First, if we were to set a bit’s mass as equal to that of one electron, a ton of data would be around 121.9 quadrillion petabytes of data at standard Earth gravity or $39.2 billion billion billion US dollars in MacBook Pro storage upgrades (more than all the money in the world). So when this article claims GitGuardian scanned a “ton” of GitHub public commit data, that’s figurative, not literal.
But yes, they scanned a “ton” of public commits and gists from GitHub, traversing commit histories, and found millions of secrets: passwords, API keys, private keys, cryptographic certificates, and more. And no, “millions” is not figurative. They literally found over 10 million in 2022.
How could GitGuardian make it possible for developers and their employers to see if their current and valid secrets were among that 10+ million without simply publishing millions of secrets, making it easier for threat actors to find and harvest them, and letting a lot of genies out of a lot of bottles? One word: fingerprinting.
After some careful evaluation and testing, they developed a secret-fingerprinting protocol that encrypts and hashes the secret, and then just a partial hash is shared with GitGuardian. With this they could limit the number of potential matches to a manageable number without knowing enough of the hash to reverse and decrypt it. To further ensure security, they put the toolkit for encrypting and hashing the secret on the client-side.
If you’re using the HasMySecretLeaked web interface, you can copy a Python script to create the hash locally and just put the output in the browser. You never have to put the secret itself anywhere it can be transmitted by the browser and you can easily review the 21 lines of code to prove to yourself that it’s not sending anything outside the terminal session you opened to run the script. If that’s not enough, open the F12 developer tools in Chrome or another browser and go to the “Network” panel to monitor what information the web interface is sending upstream.
If you’re using the open source ggshield CLI you can inspect the CLI’s code to see what is happening when you use the hmsl command. Want even more assurance? Use a traffic inspector like Fiddler or Wireshark to view what’s being transmitted.
GitGuardian’s engineers knew that even customers who trusted them would be apprehensive about pasting an API key or some other secret into a box on a web page.
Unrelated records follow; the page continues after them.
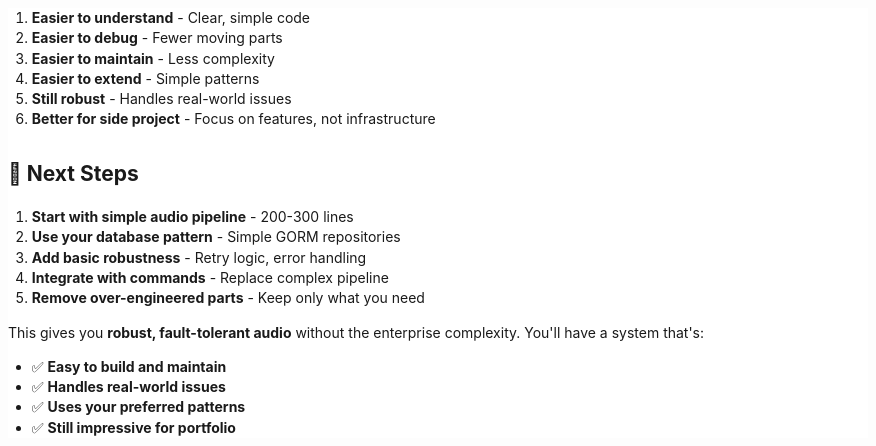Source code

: 1. **Easier to understand** - Clear, simple code
2. **Easier to debug** - Fewer moving parts
3. **Easier to maintain** - Less complexity
4. **Easier to extend** - Simple patterns
5. **Still robust** - Handles real-world issues
6. **Better for side project** - Focus on features, not infrastructure

## **🎯 Next Steps**

1. **Start with simple audio pipeline** - 200-300 lines
2. **Use your database pattern** - Simple GORM repositories
3. **Add basic robustness** - Retry logic, error handling
4. **Integrate with commands** - Replace complex pipeline
5. **Remove over-engineered parts** - Keep only what you need

This gives you **robust, fault-tolerant audio** without the enterprise complexity. You'll have a system that's:
- ✅ **Easy to build and maintain**
- ✅ **Handles real-world issues** 
- ✅ **Uses your preferred patterns**
- ✅ **Still impressive for portfolio**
For both security and the peace of mind of everyone who uses the service, they chose to be as transparent as possible and put as much of the process under customer control as possible. This goes beyond their marketing materials and into the ggshield documentation for the hsml command.
GitGuardian went the extra mile to make sure that people using their HasMySecretLeaked checker don’t have to share the actual secrets to see if they leaked. And it’s paid off. Over 9,000 secrets were checked in the first few weeks it was live.
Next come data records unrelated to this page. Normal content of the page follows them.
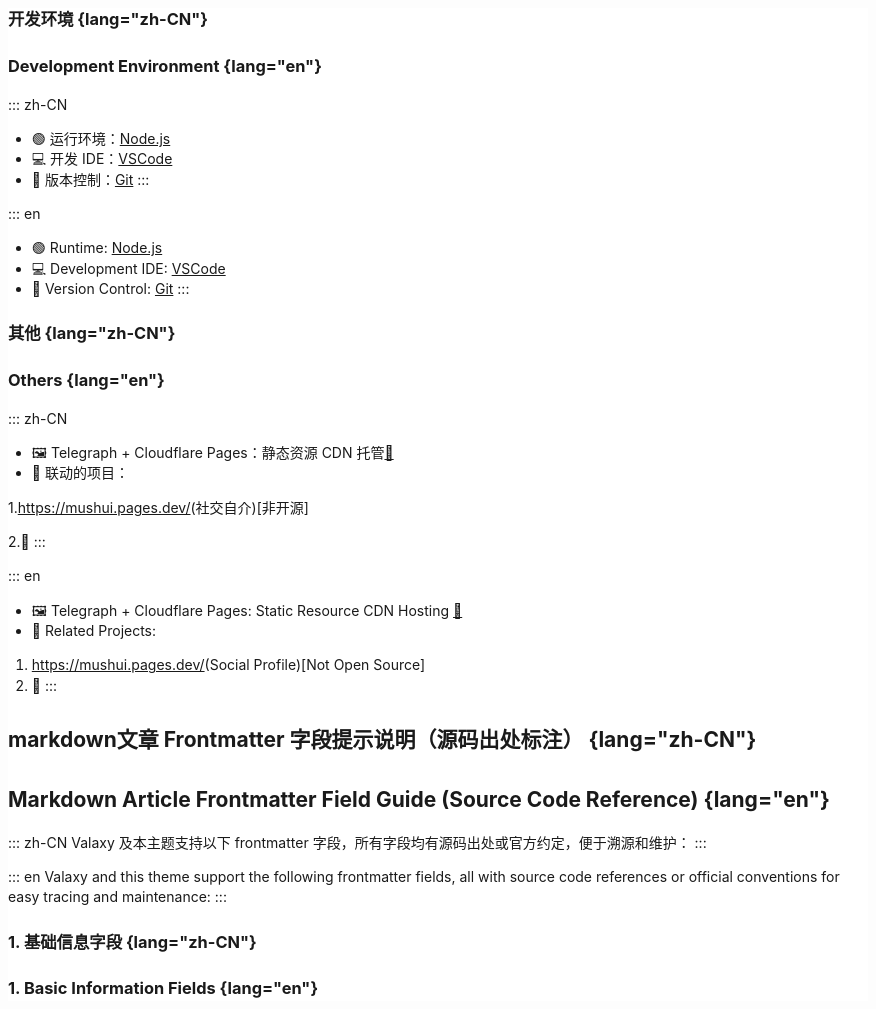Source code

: ### 开发环境 {lang="zh-CN"}
### Development Environment {lang="en"}

::: zh-CN
* 🟢 运行环境：[Node.js](https://github.com/nodejs/node)
* 💻 开发 IDE：[VSCode](https://github.com/microsoft/vscode)
* 🔄 版本控制：[Git](https://github.com/git/git)
:::

::: en
* 🟢 Runtime: [Node.js](https://github.com/nodejs/node)
* 💻 Development IDE: [VSCode](https://github.com/microsoft/vscode)
* 🔄 Version Control: [Git](https://github.com/git/git)
:::

### 其他 {lang="zh-CN"}
### Others {lang="en"}

::: zh-CN
* 🖼️ Telegraph + Cloudflare Pages：静态资源 CDN 托管[🔗](https://github.com/JayMuShui/CloudFlare-ImgBed-Telegraph)
* 🔗 联动的项目：

1.<https://mushui.pages.dev/>(社交自介)[非开源]

2.🤫
:::

::: en
* 🖼️ Telegraph + Cloudflare Pages: Static Resource CDN Hosting [🔗](https://github.com/JayMuShui/CloudFlare-ImgBed-Telegraph)
* 🔗 Related Projects:

1. <https://mushui.pages.dev/>(Social Profile)[Not Open Source]
2. 🤫
:::

## markdown文章 Frontmatter 字段提示说明（源码出处标注） {lang="zh-CN"}
## Markdown Article Frontmatter Field Guide (Source Code Reference) {lang="en"}

::: zh-CN
Valaxy 及本主题支持以下 frontmatter 字段，所有字段均有源码出处或官方约定，便于溯源和维护：
:::

::: en
Valaxy and this theme support the following frontmatter fields, all with source code references or official conventions for easy tracing and maintenance:
:::

### 1. 基础信息字段 {lang="zh-CN"}
### 1. Basic Information Fields {lang="en"}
If your secrets have already been publicly divulged, it’s better to know than not. They may not have been exploited yet, but it’s likely just a matter of time. You can check up to five per day for free via the HasMySecretLeaked checker via the web, and even more using the GitGuardian shield CLI. And even if you’re not looking to see if your secrets leaked, you should look at their code and methods to help inspire your efforts to make it easier for your customers to share sensitive information without sharing the information itself.